Tuesday, December 3, 2013

Window on Eurasia: Who is Trying to Destabilize Tatarstan and Why?



Paul Goble

            Staunton, December 3 – Developments in Tatarstan and the way they are being reported in the Russian media raise the most troubling of questions: Who is trying to destabilize that Middle Volga republic and toward what ends?  None of the answers that have been suggested so far are reassuring.

            The most disturbing are suggestions that, as RISI’s Rais Suleymanov has long insisted, “Tatarstan is being transformed into Chechnya” (http://haqqin.az/news/13683) and that, in the words of the Society of Russian Culture of Tatarstan, “the Wahhabis have declared war on Orthodoxy” (regnum.ru/news/fd-volga/1739212.html).  
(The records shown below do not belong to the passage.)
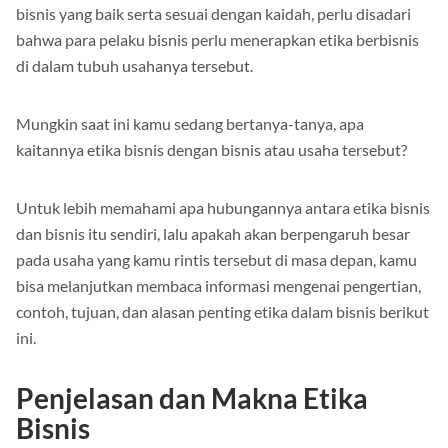
kualitas produk itu sendiri. Agar dapat mencapai status
bisnis yang baik serta sesuai dengan kaidah, perlu disadari
bahwa para pelaku bisnis perlu menerapkan etika berbisnis
di dalam tubuh usahanya tersebut.
Mungkin saat ini kamu sedang bertanya-tanya, apa
kaitannya etika bisnis dengan bisnis atau usaha tersebut?
Untuk lebih memahami apa hubungannya antara etika bisnis
dan bisnis itu sendiri, lalu apakah akan berpengaruh besar
pada usaha yang kamu rintis tersebut di masa depan, kamu
bisa melanjutkan membaca informasi mengenai pengertian,
contoh, tujuan, dan alasan penting etika dalam bisnis berikut
ini.
Penjelasan dan Makna Etika
Bisnis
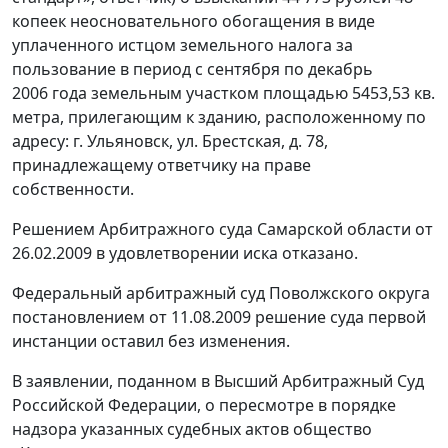
копеек неосновательного обогащения в виде
уплаченного истцом земельного налога за
пользование в период с сентября по декабрь
2006 года земельным участком площадью 5453,53 кв.
метра, прилегающим к зданию, расположенному по
адресу: г. Ульяновск, ул. Брестская, д. 78,
принадлежащему ответчику на праве
собственности.
Решением Арбитражного суда Самарской области от
26.02.2009 в удовлетворении иска отказано.
Федеральный арбитражный суд Поволжского округа
постановлением от 11.08.2009 решение суда первой
инстанции оставил без изменения.
В заявлении, поданном в Высший Арбитражный Суд
Российской Федерации, о пересмотре в порядке
надзора указанных судебных актов общество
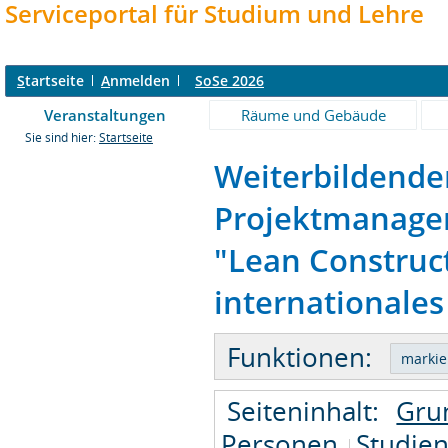
Serviceportal für Studium und Lehre
S
tartseite
A
nmelden
SoSe 2026
Veranstaltungen
Räume und Gebäude
Sie sind hier:
Startseite
Weiterbildende
Projektmanagem
"Lean Constru
internationales
Funktionen:
Seiteninhalt:
Gru
Personen
Studie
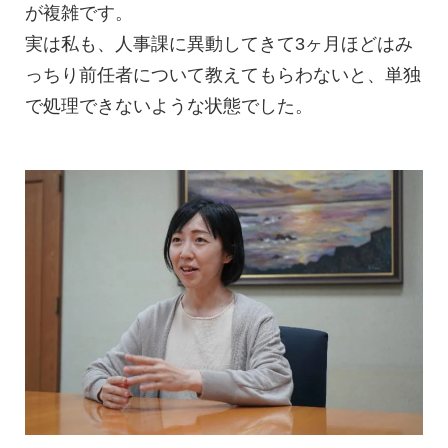
が複雑です。
実は私も、人事課に異動してきて3ヶ月ほどはみ
っちり前任者について教えてもらわないと、単独
で処理できないような状態でした。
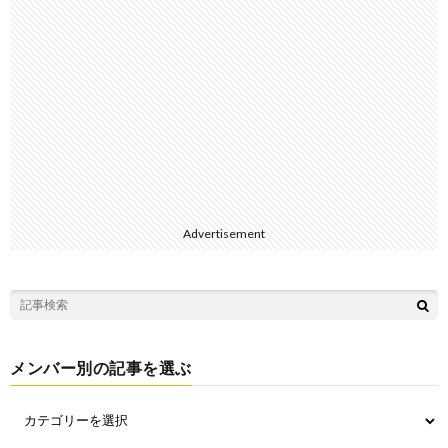
Advertisement
メンバー別の記事を選ぶ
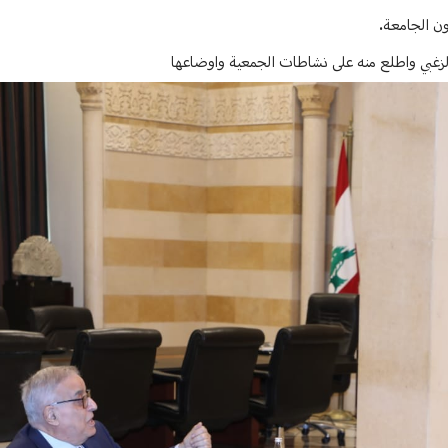
ن الجامعة.
 الزغبي واطلع منه على نشاطات الجمعية واوضاعها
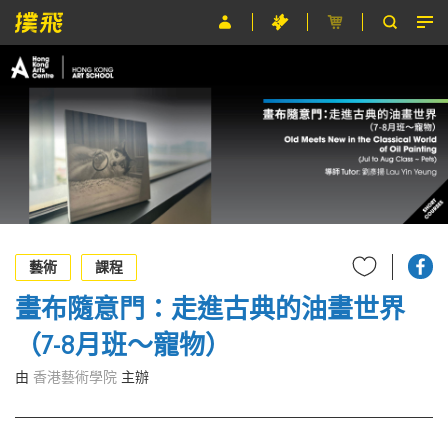
節目
主辦單位
關於撲飛
條款及細則
EN
藝術
課程
畫布隨意門：走進古典的油畫世界
（7-8月班～寵物）
由
香港藝術學院
主辦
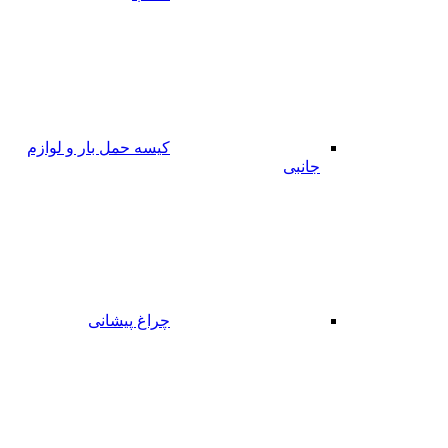
کیسه حمل بار و لوازم
جانبی
چراغ پیشانی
                But others reports are almost as distressing: Tatarstan’s economic situation is deteriorating, prompting questions about its leaders (regnum.ru/news/polit/1739774.html), and the situation with regard to ethnic Russian institutions there is so dire that the Cossacks have promised to guard churches (http://www.kp.ru/online/news/1600109/).

            These reports follow the firebombing of four Russian Orthodox churches in that Middle Volga republic, the latest of a series – according to RISI, whose reporting many analysts have challenged, there have been a total of nine such attacks there over the last six months (nazaccent.ru/content/9889-pravoslavnye-cerkvi-tatarstana-budut-ohranyat-kazaki.html).
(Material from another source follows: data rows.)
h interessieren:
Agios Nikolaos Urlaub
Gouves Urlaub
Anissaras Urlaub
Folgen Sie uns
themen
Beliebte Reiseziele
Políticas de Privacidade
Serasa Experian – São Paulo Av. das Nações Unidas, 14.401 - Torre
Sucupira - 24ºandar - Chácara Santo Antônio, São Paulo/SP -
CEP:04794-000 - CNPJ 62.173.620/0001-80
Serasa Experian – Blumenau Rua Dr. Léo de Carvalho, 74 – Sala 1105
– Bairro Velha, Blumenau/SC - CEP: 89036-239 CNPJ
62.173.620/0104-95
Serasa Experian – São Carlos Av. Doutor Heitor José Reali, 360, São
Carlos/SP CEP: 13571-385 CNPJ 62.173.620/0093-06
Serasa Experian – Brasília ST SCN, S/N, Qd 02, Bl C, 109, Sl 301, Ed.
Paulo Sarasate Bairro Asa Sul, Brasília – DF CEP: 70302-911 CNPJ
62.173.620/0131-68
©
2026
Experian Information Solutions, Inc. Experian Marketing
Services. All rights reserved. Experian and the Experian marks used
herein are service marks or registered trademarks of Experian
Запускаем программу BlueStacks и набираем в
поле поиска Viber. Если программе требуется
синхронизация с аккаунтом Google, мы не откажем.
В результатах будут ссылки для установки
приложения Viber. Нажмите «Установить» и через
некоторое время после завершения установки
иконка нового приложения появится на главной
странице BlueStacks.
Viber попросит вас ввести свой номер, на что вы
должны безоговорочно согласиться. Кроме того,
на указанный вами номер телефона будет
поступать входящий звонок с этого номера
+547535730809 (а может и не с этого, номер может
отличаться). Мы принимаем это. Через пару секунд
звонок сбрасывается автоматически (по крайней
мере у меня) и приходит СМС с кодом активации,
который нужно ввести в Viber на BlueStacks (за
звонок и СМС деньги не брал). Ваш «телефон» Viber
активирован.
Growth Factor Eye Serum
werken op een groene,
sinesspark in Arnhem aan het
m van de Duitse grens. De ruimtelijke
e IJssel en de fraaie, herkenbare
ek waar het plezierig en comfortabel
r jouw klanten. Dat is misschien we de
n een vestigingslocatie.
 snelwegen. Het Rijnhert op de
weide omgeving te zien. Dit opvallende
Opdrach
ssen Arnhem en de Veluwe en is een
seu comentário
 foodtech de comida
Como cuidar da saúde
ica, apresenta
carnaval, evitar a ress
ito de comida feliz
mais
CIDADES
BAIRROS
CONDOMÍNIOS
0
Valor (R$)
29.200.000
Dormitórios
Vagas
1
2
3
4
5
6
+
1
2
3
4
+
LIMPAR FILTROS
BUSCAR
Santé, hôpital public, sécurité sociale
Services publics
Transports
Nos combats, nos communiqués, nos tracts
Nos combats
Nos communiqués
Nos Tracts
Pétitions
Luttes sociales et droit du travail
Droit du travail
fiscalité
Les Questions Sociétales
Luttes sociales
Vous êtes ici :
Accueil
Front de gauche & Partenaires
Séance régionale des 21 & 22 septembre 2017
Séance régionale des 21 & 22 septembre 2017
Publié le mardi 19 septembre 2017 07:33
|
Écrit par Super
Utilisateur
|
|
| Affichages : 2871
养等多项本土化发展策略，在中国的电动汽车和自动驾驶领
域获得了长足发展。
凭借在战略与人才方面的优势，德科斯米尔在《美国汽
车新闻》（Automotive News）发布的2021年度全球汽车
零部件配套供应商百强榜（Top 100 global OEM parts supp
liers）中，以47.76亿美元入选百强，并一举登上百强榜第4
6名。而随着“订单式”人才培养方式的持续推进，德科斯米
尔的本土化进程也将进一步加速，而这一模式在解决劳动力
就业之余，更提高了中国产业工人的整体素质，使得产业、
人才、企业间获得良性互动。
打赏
            Because Tatarstan has a long history of inter-religious and inter-ethnic concord, both government officials and religious leaders moved quickly to try to quiet the situation.  The authorities opened criminal cases, labelled the attacks terrorism, and offered rewards for information about the culprits (interfax-religion.ru/islam/?act=news&div=53091 and ng.ru/regions/2013-12-02/1_kazan.html).

            And the two most senior religious leaders of Tatarstan, Metropolitan Anastasii of the Russian Orthodox Church see and Mufti Samigullin of the republic Muslim Spiritual Directorate (MSD) issued a joint statement denouncing the attacks as “a provocation” intended to undermine religious and ethnic accord (interfax-religion.ru/?act=news&div=53636).

                But instead of calming the situation, these actions had just the opposite effect, at least among the ethnic Russian community leadership and the Moscow media.  Aleksandr Salagayev, the head of the Society of Russian Culture of Tatarstan, complained about “the passivity” of the civil authorities and the failure of the Orthodox metropolitan to take a harder line.

Moreover and perhaps particularly important as a sign of what may be coming, Gleb Potnov of “Nezavisimaya gazeta” has played up these complaints, selecting out of Salagayev’s statement the most radical formulation of the Russian’s complaints (Cf. ng.ru/regions/2013-12-02/1_kazan.html and  regnum.ru/news/fd-volga/1739212.html).

            And the Moscow media has also featured reports about the plans of the Volga Cossack Voiska to defend Orthodox churches in Tatarstan, especially so that Tatars, historically Muslim, may convert to Orthodoxy (kp.ru/online/news/1600109/ and nazaccent.ru/content/9889-pravoslavnye-cerkvi-tatarstana-budut-ohranyat-kazaki.html).

            Many Russians are likely to take away from such reports the notion that Islamist extremists are now on the attack in the Middle Volga, that neither the Tatarstan authorities nor the local Orthodox hierarch are doing enough to stop them, and that, as a result, both political and religious institutions in Moscow need to intervene,  possibly changing both in Kazan.

            What will happen next is unclear, but one can only agree that the best description of the recent attacks on Orthodox churches in Tatarstan is, as the Orthodox Christian and Muslim leaders say, “a provocation.”  What many will be waiting to see is the answer to the questions: a provocation by whom? And to what ends?